The last mishap on the list happened at our daughter Melissa's wedding a few years ago. I wonder if that's what happened at the wedding at Cana. We had no way to remedy the situation. But the bride and groom at the wedding at Cana had been smart enough to include Jesus on their guest list. And his mother. And so a wedding is the scene of Jesus' first of seven signs in the Gospel of John.
An Invitation to Experience the Miracles Ourselves
There are seven signs in the Gospel of John—miracles or public actions that reveal the identity of Jesus to both the Jewish and Gentile world. They are:
- The changing of water into wine (2:1-12)
- The cleansing of the Temple (2:13-25)
- Two healings—the Galilean official's son (4:46-54) and the man by the pool (5:1-9)
- The feeding of the 5,000 (6:1-14)
- Walking on the sea (6:16-21)
- The healing of a blind man (9:1-12)
- The raising of Lazarus from the dead (11:1-44).
Each of the signs reveals something about the human condition, ourselves in particular. They invite us to take on the role of the people Jesus encounters in each case. Many scholars believe this is why, in several cases, these people remain unnamed. The man by the pool, the boy at the feeding of the 5,000, the Galilean official and his son, the blind man—these people all presumably had names. But we will never know what they were. We are to fill in the blank with our own name. It may well be that John leaves them unnamed to make it easier for listeners to step into their space to stand with them in the experience of the scene.
In the case of the wedding at Cana, the role of the mother of Jesus is partly to witness to the fact that the exalted Word made flesh of the Prologue is a real human being from a particular place and family. The Logos has a mom. Her other role is simply to articulate our human need for her Son. She makes a stark statement of what is lacking in the scenario: "They have no wine." Weddings epitomize the fact that even the best planned and most auspicious of human scenarios are imperfect, flawed, and lacking. Something always goes wrong. Something is always askew. It is the role of the mother of Jesus to express that reality and to look expectantly (I imagine) in the direction of her son.

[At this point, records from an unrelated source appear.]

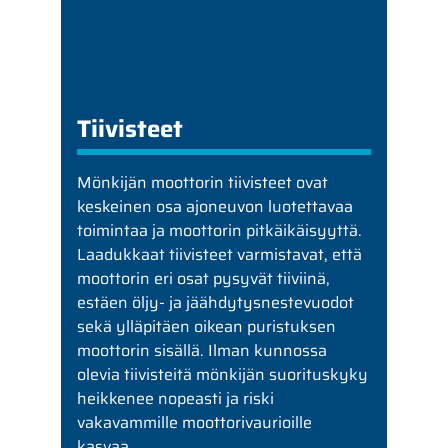
Tiivisteet
Mönkijän moottorin tiivisteet ovat
keskeinen osa ajoneuvon luotettavaa
toimintaa ja moottorin pitkäikäisyyttä.
Laadukkaat tiivisteet varmistavat, että
moottorin eri osat pysyvät tiiviinä,
estäen öljy- ja jäähdytysnestevuodot
sekä ylläpitäen oikean puristuksen
moottorin sisällä. Ilman kunnossa
olevia tiivisteitä mönkijän suorituskyky
heikkenee nopeasti ja riski
vakavammille moottorivaurioille
kasvaa.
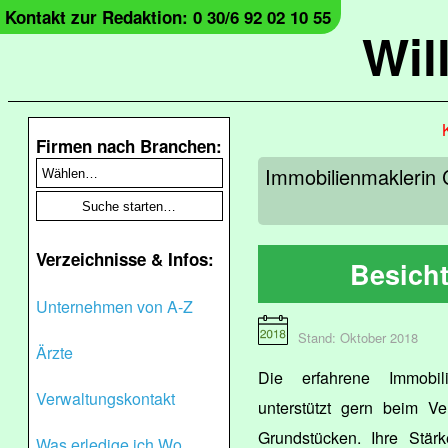
Kontakt zur Redaktion: 0 30/6 92 02 10 55
Wil
Firmen nach Branchen:
Immobilienmaklerin C
Verzeichnisse & Infos:
Besich
Unternehmen von A-Z
Stand: Oktober 2018
Ärzte
Die erfahrene Immobil
Verwaltungskontakt
unterstützt gern beim V
Grundstücken. Ihre Stär
Was erledige ich Wo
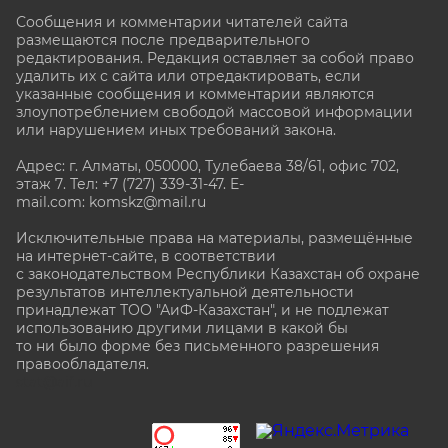
Сообщения и комментарии читателей сайта
размещаются после предварительного
редактирования. Редакция оставляет за собой право
удалить их с сайта или отредактировать, если
указанные сообщения и комментарии являются
злоупотреблением свободой массовой информации
или нарушением иных требований закона.
Адрес: г. Алматы, 050000, Тулебаева 38/61, офис 702,
этаж 7
. Тел: +7 (727) 339-31-47. E-
mail.com: komskz@mail.ru
Исключительные права на материалы, размещённые
на интернет-сайте, в соответствии
с законодательством Республики Казахстан об охране
результатов интеллектуальной деятельности
принадлежат ТОО "АиФ-Казахстан", и не подлежат
использованию другими лицами в какой бы
то ни было форме без письменного разрешения
правообладателя.
stat@aif.ru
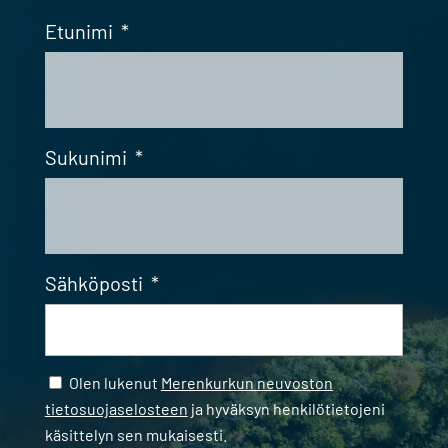
Etunimi
*
Sukunimi
*
Sähköposti
*
Samtycke
*
Olen lukenut
Merenkurkun neuvoston
tietosuojaselosteen
ja hyväksyn henkilötietojeni
käsittelyn sen mukaisesti.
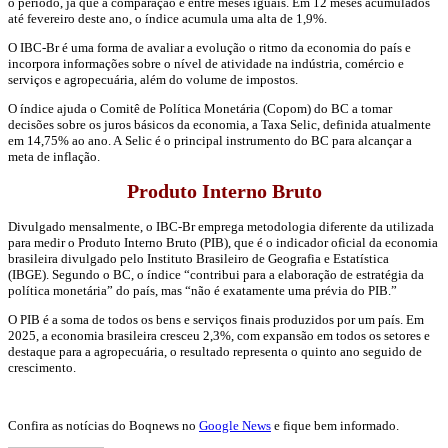
o período, já que a comparação é entre meses iguais. Em 12 meses acumulados
até fevereiro deste ano, o índice acumula uma alta de 1,9%.
O IBC-Br é uma forma de avaliar a evolução o ritmo da economia do país e
incorpora informações sobre o nível de atividade na indústria, comércio e
serviços e agropecuária, além do volume de impostos.
O índice ajuda o Comitê de Política Monetária (Copom) do BC a tomar
decisões sobre os juros básicos da economia, a Taxa Selic, definida atualmente
em 14,75% ao ano. A Selic é o principal instrumento do BC para alcançar a
meta de inflação.
Produto Interno Bruto
Divulgado mensalmente, o IBC-Br emprega metodologia diferente da utilizada
para medir o Produto Interno Bruto (PIB), que é o indicador oficial da economia
brasileira divulgado pelo Instituto Brasileiro de Geografia e Estatística
(IBGE). Segundo o BC, o índice “contribui para a elaboração de estratégia da
política monetária” do país, mas “não é exatamente uma prévia do PIB.”
O PIB é a soma de todos os bens e serviços finais produzidos por um país. Em
2025, a economia brasileira cresceu 2,3%, com expansão em todos os setores e
destaque para a agropecuária, o resultado representa o quinto ano seguido de
crescimento.
Confira as notícias do Boqnews no
Google News
e fique bem informado.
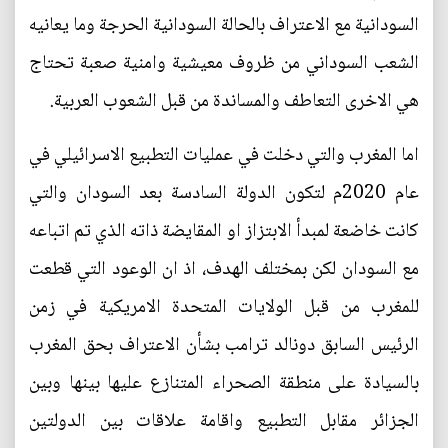
السودانية مع الاعتراف بالحالة السودانية الحرجة وما يعانيه
الشعب السوداني من ظروف معيشية وامنية صعبة تحتاج
هي الاخرى التعاطف والمساندة من قبل الشعوب العربية.
اما المغرب والتي دخلت في عمليات التطبيع الاسرائيلي في
عام 2020م لتكون الدولة السادسة بعد السودان والتي
كانت خاضعة لمبدأ الابتزاز او المقايضة ذاته الذي تم اتباعه
مع السودان لكن بمختلف الهدف، اذ ان الوعود التي قطعت
للمغرب من قبل الولايات المتحدة الامريكية في زمن
الرئيس السابق دونالد ترامب بشأن الاعتراف بحق المغرب
بالسيادة على منطقة الصحراء المتنازع عليها بينها وبين
الجزائر مقابل التطبيع واقامة علاقات بين الدولتين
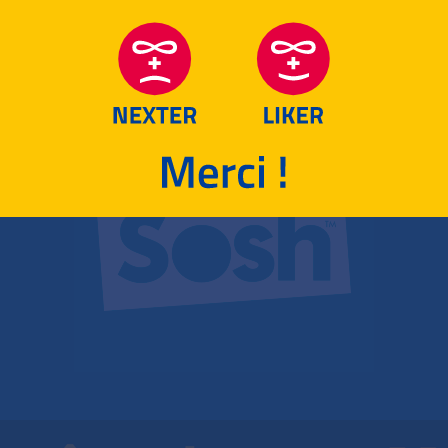
RETOUR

Her son's role, through the sign he performs, is to point us toward his divine identity. All seven signs in John's gospel have in common a Christological focus, pointing to Jesus variously as prophet, Messiah, and divine Son of Man. They all redefine associations both Jewish and Greek readers in the late first century would have brought to them. Jews would have heard in the wine miracle an allusion to the advent of Messiah. Prophetic writings and late-first-century Jewish tradition (Amos 9:11, 13; Joel 3:18; Is. 25:6) associated a lavish outpouring of wine with the advent of the Messiah. Greeks would have connected a miraculous gift of wine as a revealing of the presence of a deity through legends associated with the god Dionysos (Koester 80). Commentators often point out that the six stone jars, each of which could contain fifteen to twenty-five gallons, signify the fantastic abundance of the gifts introduced by Christ (Gaventa 87). The impact of the sign at Cana is that "Jesus revealed his glory; and his disciples believed in him" (2:11).